Source passage:

Christmas Eve was my grandfather's annual Christmas present-unwrapping, done the day before because it's usually most convenient for all involved and it lets my step-grandmother cook a really good meal on Christmas itself without having it overshadowed by the materialism of the previous night. My cousin Jeremy started to whine about not having enough presents and having the fewest (his pile was larger than he was- also note that numerically, I had the fewest, and somehow this failed to particularly upset me), but my mother shut that down quite quickly and I appreciated that greatly. ("Adam said that one year, and what I told him was that if he said that again, then next year, we'd be having Christmas at a homeless shelter so he can see what it's really like to not have enough. And I meant it, too." Shut him up right quickly, although Aunt Karen- not the (deceased) Aunt Vicki who is his mother- was visibly shocked by my mother's tone) It was still a bad situation for me; lots of people in a little tiny room we couldn't get through because of the chairs and presents strewn about, not to mention having to avoid stepping on the (blind) family dog. It doesn't help that two of the guests were rather impressively loud. Loud noise, chaos, being trapped (can't get out with the room that much of a mess), too many people to deal with- all together made it a very draining task for me to avoid breaking down. There are times when Asperger's syndrome is remarkably inconvenient; that's the exact set of stimuli I fundamentally can't deal with.

Trying to handle all that and recover from it is why I've been out of action the last several days; I've been retreating to the comfort of homework assignments and textbooks, the fastest way for me to recover.

It's about to get worse. In around an hour, it'll be the annual family Christmas trip to Indiana, for the even worse environment of my mother's side of the family- all of them without fail having enough hearing loss to shout all the time, all of them bible-humpers, all of them aggressive about wanting to know (and control) details of my personal life that are none of their business- I get to look forward to several days of having to endure this. The most frustrating part is how I inevitably get interrogated about why I don't have a girlfriend. If it keeps escalating at the rate it does, an irate "because I'm gay" is going to be forthcoming, despite it being around half inaccurate. (I'm bisexual, for the probably very few of you not already aware.) It'll shut them up. It'll also probably get me kicked out, which would be temporarily inconvenient but possibly beneficial in the long run.

Given information:

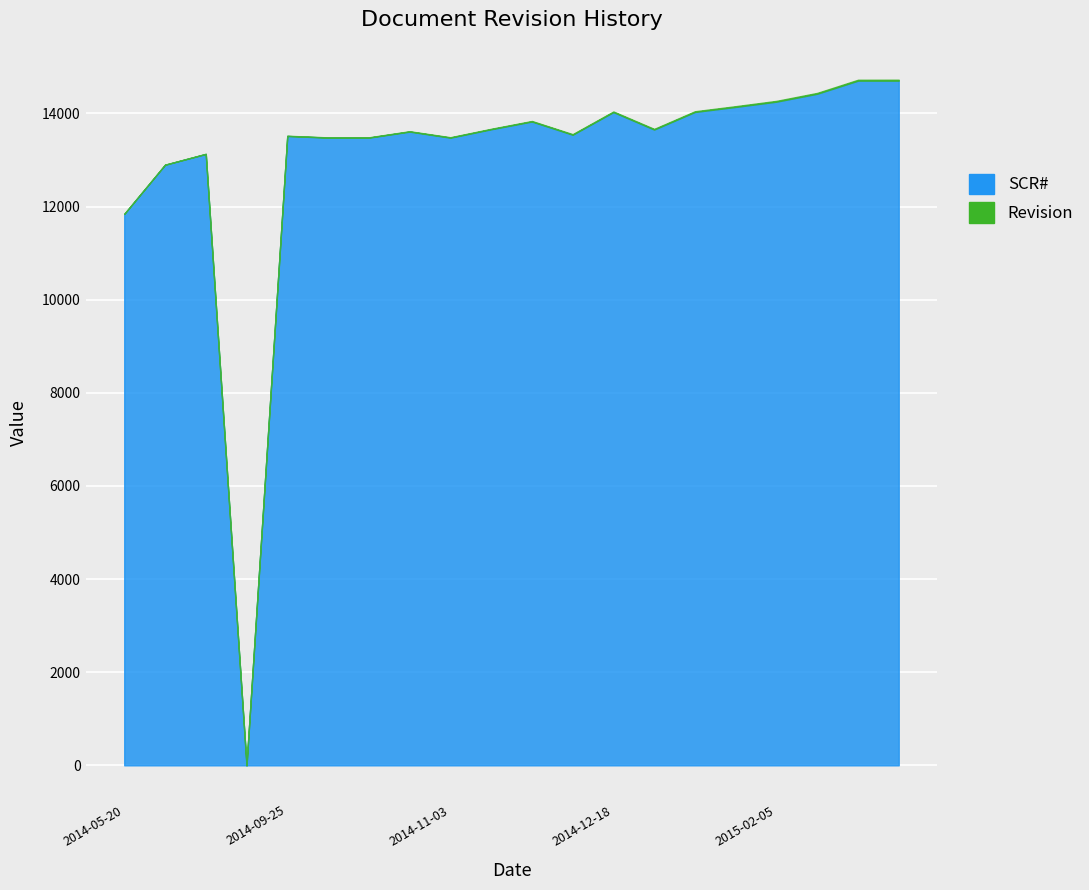

How many times do SCR# and Revision cross each other?

2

Exercise description: Write out the holiday passage word for word from "It's about to" up to and including "the long run.". Rely only on the holiday passage, not on the listing.

Output of the exercise:
It's about to get worse. In around an hour, it'll be the annual family Christmas trip to Indiana, for the even worse environment of my mother's side of the family- all of them without fail having enough hearing loss to shout all the time, all of them bible-humpers, all of them aggressive about wanting to know (and control) details of my personal life that are none of their business- I get to look forward to several days of having to endure this. The most frustrating part is how I inevitably get interrogated about why I don't have a girlfriend. If it keeps escalating at the rate it does, an irate "because I'm gay" is going to be forthcoming, despite it being around half inaccurate. (I'm bisexual, for the probably very few of you not already aware.) It'll shut them up. It'll also probably get me kicked out, which would be temporarily inconvenient but possibly beneficial in the long run.